A bit ago I ran across an article at the Popular Mechanics site that discussed what it called the Digital Ice Age. In a nutshell, the thrust of the article is that the potential for information stored in a digital archive to become inaccessible in the future is rather great if actions are not taken soon.

As the article discusses, the problem is that information stored was created in a particular environment. In order to resurrect the information, we need access to a similar environment. There are two main techniques suggested for preserving data: emulation and migration.

The first is near impossible as emulating every conceivable program that creates data would be incredibly overwhelming to manage. For example, Lockheed Martin, who is working to develop a solution for the National Archives, has identified over 4500 file types that need to be addressed. The Migration involves the translation of data an older format to a newer one for access by newer methods. The article quoted Jeff Rothenberg (Rand Corp.) as having the following to say about migration:
It seems to me that migration throws away the original. It doesn’t even try to save the original. What you end up with is somebody’s idea about what was important about the original.

The point here is that, in traditional history, we have the original, preserved documents. For ancient ones there is a great deal of interpretation that needs to take place – both language, completeness and context barriers. Though we could store the original documents in addition to the migrated versions, this would be redundant and not really gain anything.

That is a significant statement. If you have ever worked with a tool, even one that is a version upgrade for a specific tool, knows that there can be data loss. This is an example of one company deciding how to manage the data construct it itself created and (in theory) completely understands. Mass migration, on the other hand, would be prone to many errors. First, there is the assumption that the team working on the migration system completely understands each of the 4500 formats and can provide a structurally well-defined transformation.

The next issue with migration is in applying the transformation. The transformation is defined based on structure, perhaps with some influence by content. Testing the transformation will always be done on a subset and confidence is gained via statistics. That is, there is always the chance for errors. Errors will due to the inability to define a complete set of test cases as well as the fact that inspection of the actual transformation can only be done on sample. No one will be able to inspect every file that is migrated.

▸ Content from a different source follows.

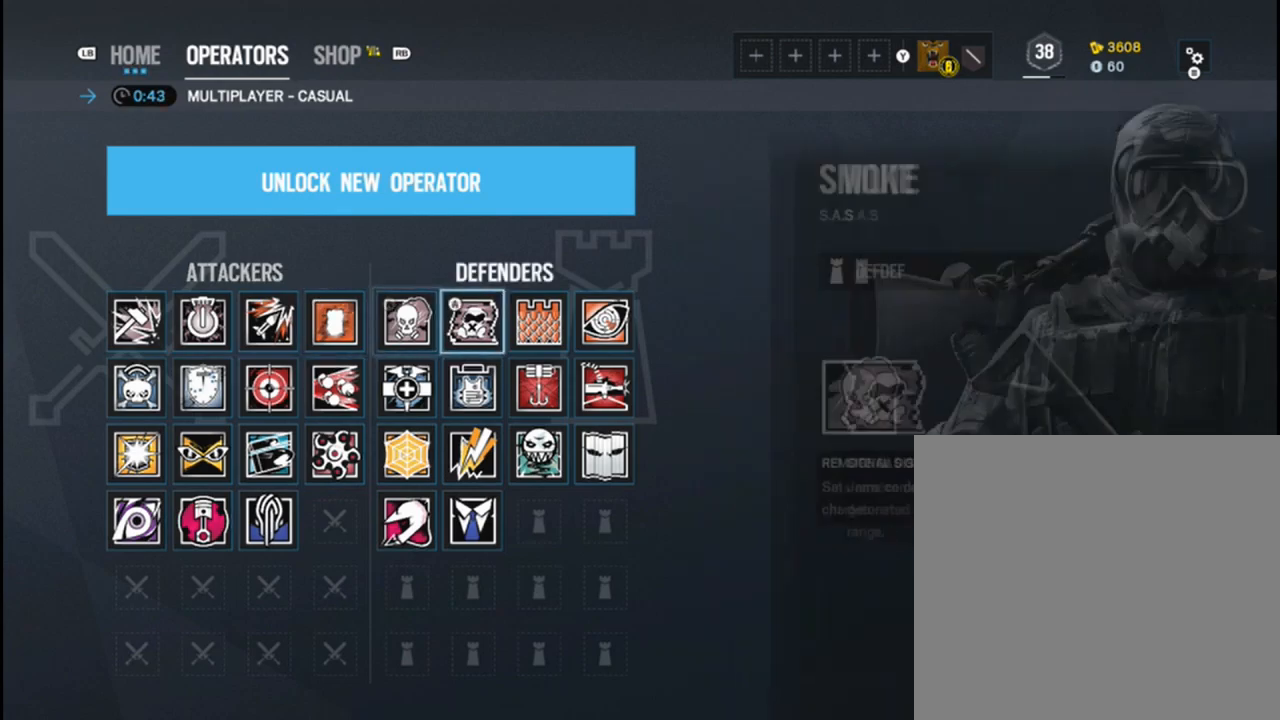
{"buttons": [], "left_stick": "center", "right_stick": "center", "events": []}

Rothenberg is also credited with suggesting emulation as a better technique. However, this technique still results in a loss. As anyone who has tried running emulators knows there is always something lost in the translation. Building on the article’s gaming analogy, there is an anthology for the PlayStation that provides 85 classic Atari games. The games run in an emulator (developed by Digital Eclipse) in turn running on the PlayStation. While the games execute – and perhaps faithfully – there is something lost in the translation. I can remember playing a number of those games on the original Atari 2600. My enthusiasm was considerably less when playing the emulation. Video games have evolved as well as my expectations. The original context has been lost. And for the record, I don’t recall Yar’s Revenge being that hard.

Though the article is addressing mass information archival, it is also a significant personal issue. There is much data we collect over time that could be easily dismissed (tax records, notes in text files, random emails from people asking about dinner plans, etc.) We all have digital data that we would probably like to retain for our lives and pass to our children. Emails from friends and relatives that provide insight to someone’s inner thoughts and thought processes, pictures, videos and who knows what else.

In addition to the concern about changes in format, there is the personal storage issues. As an example, I moved from a 1.3 megapixel camera to a 6 megapixel camera around 9 months ago. The images from the new camera take up on the order of six times the space. Considering my storage card capacity increased as well (60 or pictures with the original set-up as opposed to 160 on the new), I take far more pictures before having to dump them to my hard drive. I was even able to fit an entire year of images on a single CD. That is no longer the case.

Leaving my images on my hard drive gives rise to a single point of failure. Of course, without using proper media, the lifetime of the storage is also limited. (Note: KODAK did it’s own study and anecdotal evidence and experience would give a raised eyebrow to the latter. The point it is, it’s not a forever kind of thing.)
Working with online galleries (or pure storage for that matter) is one way to solve the problem – assuming we’re confident the provider is doing their due diligence. But I haven’t come to grips with putting my entire private side of life in the public domain (“public” in the sense that I don’t know who really has access to it). I do have a blog or two to share pictures with friends and family but it’s just a small tip of the iceberg.

And what about my children? I remember sitting with my parents or grandparents looking through photos of relatives, learning who was who and what they did. The digital age has changed that. For one, I have more pictures since I am not limited by the roll size or having to carry the rolls with me. And unless I print them, there’s nothing to flip through. That’s a depressing thought. I think there is something to be said for the shared, intimate experience between two people as they quietly flip through a physical book, away from the hum of cooling fans and glow of the display.

Of course, I could make an album. But I don’t. How do you decide which of the thousand or more pictures make the cut? Where do I find the time to parse through them all? Do I create more storage to organize the albums?